Une des premières épiceries à proposer un café torréfié sur place, La Vieille Europe fait face, comme d’autres commerces indépendants, aux conséquences de la pandémie sur les habitudes de consommation, qui remettent petit à petit en question leur modèle d’affaires.

« Avec l’inflation et l’augmentation des coûts d’exploitation, la période est d’autant plus difficile, constate amèrement le propriétaire. L’équation devient compliquée pour nous. » Certes, les promotions et les spéciaux permettent d’attirer les consommateurs, mais le problème est à l’extérieur, pour le gérant.

Concurrence indirecte

À côté de l’établissement, un Pharmaprix, point sensible pour Steve. « Ce n’est pas normal qu’une pharmacie, qui est censée vendre des médicaments et des produits cosmétiques, propose des produits d’épicerie de base… Je n’ai jamais compris comment cela était possible. »
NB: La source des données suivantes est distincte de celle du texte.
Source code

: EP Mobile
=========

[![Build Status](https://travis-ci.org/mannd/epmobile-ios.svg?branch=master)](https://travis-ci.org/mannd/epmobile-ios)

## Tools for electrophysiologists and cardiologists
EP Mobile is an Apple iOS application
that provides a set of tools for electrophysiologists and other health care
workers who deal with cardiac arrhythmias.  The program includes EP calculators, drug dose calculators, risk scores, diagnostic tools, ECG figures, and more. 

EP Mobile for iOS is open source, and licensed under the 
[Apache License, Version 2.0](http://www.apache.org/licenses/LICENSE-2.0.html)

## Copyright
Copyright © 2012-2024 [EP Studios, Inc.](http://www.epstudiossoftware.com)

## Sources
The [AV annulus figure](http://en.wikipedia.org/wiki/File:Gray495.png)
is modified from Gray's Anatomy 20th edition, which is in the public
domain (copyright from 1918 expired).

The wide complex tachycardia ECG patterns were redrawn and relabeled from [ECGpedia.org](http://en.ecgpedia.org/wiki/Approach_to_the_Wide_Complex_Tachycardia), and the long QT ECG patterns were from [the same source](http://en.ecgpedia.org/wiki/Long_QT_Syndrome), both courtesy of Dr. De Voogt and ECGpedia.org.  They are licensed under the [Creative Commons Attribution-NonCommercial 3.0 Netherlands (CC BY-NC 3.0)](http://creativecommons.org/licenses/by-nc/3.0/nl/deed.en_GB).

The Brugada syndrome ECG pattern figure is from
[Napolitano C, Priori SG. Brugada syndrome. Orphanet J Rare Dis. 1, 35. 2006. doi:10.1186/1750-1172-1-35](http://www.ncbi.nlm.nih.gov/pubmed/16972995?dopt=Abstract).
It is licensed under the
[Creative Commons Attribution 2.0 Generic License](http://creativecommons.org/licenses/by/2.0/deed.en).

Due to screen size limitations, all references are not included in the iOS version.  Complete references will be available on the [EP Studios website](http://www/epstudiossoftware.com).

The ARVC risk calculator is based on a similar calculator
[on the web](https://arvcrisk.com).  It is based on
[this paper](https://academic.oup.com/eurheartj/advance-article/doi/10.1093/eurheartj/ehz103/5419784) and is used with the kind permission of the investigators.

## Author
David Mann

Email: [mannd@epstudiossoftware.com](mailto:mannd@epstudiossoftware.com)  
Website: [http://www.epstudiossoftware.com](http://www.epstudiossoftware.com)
L’épicier condamne également les stations-service qui font du détail alimentaire. Si La Vieille Europe ne vise pas la même clientèle, elle subit une « concurrence indirecte », selon lui.

Alors qu’une étude sur le marché de l’épicerie au détail du bureau de la concurrence Canada soulevait « un besoin de concurrence pour maintenir les prix alimentaires bas pour les consommateurs » en juin dernier, des inquiétudes apparaissent pour les épiciers indépendants qui craignent de se faire racheter ou de disparaître à terme.
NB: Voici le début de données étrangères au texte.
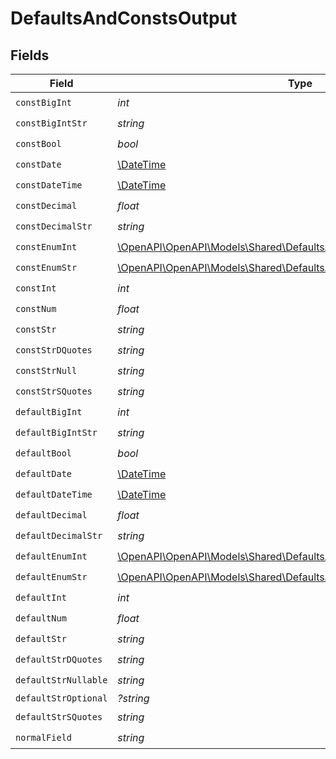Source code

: # DefaultsAndConstsOutput


## Fields

| Field                                                                                                                                | Type                                                                                                                                 | Required                                                                                                                             | Description                                                                                                                          | Example                                                                                                                              |
| ------------------------------------------------------------------------------------------------------------------------------------ | ------------------------------------------------------------------------------------------------------------------------------------ | ------------------------------------------------------------------------------------------------------------------------------------ | ------------------------------------------------------------------------------------------------------------------------------------ | ------------------------------------------------------------------------------------------------------------------------------------ |
| `constBigInt`                                                                                                                        | *int*                                                                                                                                | :heavy_check_mark:                                                                                                                   | N/A                                                                                                                                  | 9007199254740991                                                                                                                     |
| `constBigIntStr`                                                                                                                     | *string*                                                                                                                             | :heavy_check_mark:                                                                                                                   | N/A                                                                                                                                  | 9223372036854775807                                                                                                                  |
| `constBool`                                                                                                                          | *bool*                                                                                                                               | :heavy_check_mark:                                                                                                                   | N/A                                                                                                                                  | true                                                                                                                                 |
| `constDate`                                                                                                                          | [\DateTime](https://www.php.net/manual/en/class.datetime.php)                                                                        | :heavy_check_mark:                                                                                                                   | N/A                                                                                                                                  | 2020-01-01                                                                                                                           |
| `constDateTime`                                                                                                                      | [\DateTime](https://www.php.net/manual/en/class.datetime.php)                                                                        | :heavy_check_mark:                                                                                                                   | N/A                                                                                                                                  | 2020-01-01T00:00:00Z                                                                                                                 |
| `constDecimal`                                                                                                                       | *float*                                                                                                                              | :heavy_check_mark:                                                                                                                   | N/A                                                                                                                                  | 3.141592653589793                                                                                                                    |
| `constDecimalStr`                                                                                                                    | *string*                                                                                                                             | :heavy_check_mark:                                                                                                                   | N/A                                                                                                                                  | 3.141592653589793238462643383279                                                                                                     |
| `constEnumInt`                                                                                                                       | [\OpenAPI\OpenAPI\Models\Shared\DefaultsAndConstsOutputConstEnumInt](../../Models/Shared/DefaultsAndConstsOutputConstEnumInt.md)     | :heavy_check_mark:                                                                                                                   | N/A                                                                                                                                  | 2                                                                                                                                    |
| `constEnumStr`                                                                                                                       | [\OpenAPI\OpenAPI\Models\Shared\DefaultsAndConstsOutputConstEnumStr](../../Models/Shared/DefaultsAndConstsOutputConstEnumStr.md)     | :heavy_check_mark:                                                                                                                   | N/A                                                                                                                                  | two                                                                                                                                  |
| `constInt`                                                                                                                           | *int*                                                                                                                                | :heavy_check_mark:                                                                                                                   | N/A                                                                                                                                  | 123                                                                                                                                  |
| `constNum`                                                                                                                           | *float*                                                                                                                              | :heavy_check_mark:                                                                                                                   | N/A                                                                                                                                  | 123.456                                                                                                                              |
| `constStr`                                                                                                                           | *string*                                                                                                                             | :heavy_check_mark:                                                                                                                   | N/A                                                                                                                                  | const                                                                                                                                |
| `constStrDQuotes`                                                                                                                    | *string*                                                                                                                             | :heavy_check_mark:                                                                                                                   | N/A                                                                                                                                  | const with "double quotes"                                                                                                           |
| `constStrNull`                                                                                                                       | *string*                                                                                                                             | :heavy_check_mark:                                                                                                                   | N/A                                                                                                                                  | <nil>                                                                                                                                |
| `constStrSQuotes`                                                                                                                    | *string*                                                                                                                             | :heavy_check_mark:                                                                                                                   | N/A                                                                                                                                  | const with 'single quotes'                                                                                                           |
| `defaultBigInt`                                                                                                                      | *int*                                                                                                                                | :heavy_check_mark:                                                                                                                   | N/A                                                                                                                                  | 9007199254740991                                                                                                                     |
| `defaultBigIntStr`                                                                                                                   | *string*                                                                                                                             | :heavy_check_mark:                                                                                                                   | N/A                                                                                                                                  | 9223372036854775807                                                                                                                  |
| `defaultBool`                                                                                                                        | *bool*                                                                                                                               | :heavy_check_mark:                                                                                                                   | N/A                                                                                                                                  | true                                                                                                                                 |
| `defaultDate`                                                                                                                        | [\DateTime](https://www.php.net/manual/en/class.datetime.php)                                                                        | :heavy_check_mark:                                                                                                                   | N/A                                                                                                                                  | 2020-01-01                                                                                                                           |
| `defaultDateTime`                                                                                                                    | [\DateTime](https://www.php.net/manual/en/class.datetime.php)                                                                        | :heavy_check_mark:                                                                                                                   | N/A                                                                                                                                  | 2020-01-01T00:00:00Z                                                                                                                 |
| `defaultDecimal`                                                                                                                     | *float*                                                                                                                              | :heavy_check_mark:                                                                                                                   | N/A                                                                                                                                  | 3.141592653589793                                                                                                                    |
| `defaultDecimalStr`                                                                                                                  | *string*                                                                                                                             | :heavy_check_mark:                                                                                                                   | N/A                                                                                                                                  | 3.141592653589793238462643383279                                                                                                     |
| `defaultEnumInt`                                                                                                                     | [\OpenAPI\OpenAPI\Models\Shared\DefaultsAndConstsOutputDefaultEnumInt](../../Models/Shared/DefaultsAndConstsOutputDefaultEnumInt.md) | :heavy_check_mark:                                                                                                                   | N/A                                                                                                                                  | 2                                                                                                                                    |
| `defaultEnumStr`                                                                                                                     | [\OpenAPI\OpenAPI\Models\Shared\DefaultsAndConstsOutputDefaultEnumStr](../../Models/Shared/DefaultsAndConstsOutputDefaultEnumStr.md) | :heavy_check_mark:                                                                                                                   | N/A                                                                                                                                  | two                                                                                                                                  |
| `defaultInt`                                                                                                                         | *int*                                                                                                                                | :heavy_check_mark:                                                                                                                   | N/A                                                                                                                                  | 123                                                                                                                                  |
| `defaultNum`                                                                                                                         | *float*                                                                                                                              | :heavy_check_mark:                                                                                                                   | N/A                                                                                                                                  | 123.456                                                                                                                              |
| `defaultStr`                                                                                                                         | *string*                                                                                                                             | :heavy_check_mark:                                                                                                                   | N/A                                                                                                                                  | default                                                                                                                              |
| `defaultStrDQuotes`                                                                                                                  | *string*                                                                                                                             | :heavy_check_mark:                                                                                                                   | N/A                                                                                                                                  | default with "double quotes"                                                                                                         |
| `defaultStrNullable`                                                                                                                 | *string*                                                                                                                             | :heavy_check_mark:                                                                                                                   | N/A                                                                                                                                  | <nil>                                                                                                                                |
| `defaultStrOptional`                                                                                                                 | *?string*                                                                                                                            | :heavy_minus_sign:                                                                                                                   | N/A                                                                                                                                  | default                                                                                                                              |
| `defaultStrSQuotes`                                                                                                                  | *string*                                                                                                                             | :heavy_check_mark:                                                                                                                   | N/A                                                                                                                                  | default with 'single quotes'                                                                                                         |
| `normalField`                                                                                                                        | *string*                                                                                                                             | :heavy_check_mark:                                                                                                                   | N/A                                                                                                                                  | test                                                                                                                                 |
« Maintenir un lien privilégié avec le client est essentiel pour survivre »

À la fois épicerie de quartier et de spécialités, La Vieille Europe souhaite conserver son ADN. « Proposer des produits de qualité et maintenir un lien privilégié avec le client, c’est essentiel pour survivre sur le marché », estime Steve. Pour cela, il peut compter sur des employés aussi fidèles que sa clientèle du Plateau.

Adelina Cerqueira, 57 ans et sourire jusqu’aux oreilles derrière le comptoir, sert les clients comme lors de son premier jour. « Je travaille ici depuis 1984, je fais presque partie des meubles, s’amuse-t-elle. Des clients sont devenus des amis, c’est le fun ! » Pour Lina, comme les clients la surnomme, « l’important c’est l’échange, et il disparaît de nos jours, c’est bien dommage ».

Garder des employés qualifiés est le défi numéro un. « Lina et Jack, également dans l’équipe depuis 30 ans, sont des pièces maîtresses. Ils peuvent former les nouveaux, souvent les étudiants qui viennent travailler pour payer leurs études », indique Steve. Il le sait, sans en dire plus : des Lina et des Jack, il n’en trouvera probablement plus.

Pour ses 65 ans, l’épicerie s’offrira un beau cadeau : un site internet pour permettre aux clients de faire leurs emplettes en ligne, avec une possibilité de livraison via Poste Canada. « On teste déjà avec des clients réguliers, mais la plateforme sera opérationnelle à la mi-janvier », indique Steve.

Pour les fêtes, l’épicerie propose aussi une collection de boîtes gourmandes avec des produits « coups de cœur » de restaurateurs montréalais. Le propriétaire réfléchit à d’autres nouveautés. Une chose est sûre : La Vieille Europe ne compte pas tirer le rideau de sitôt.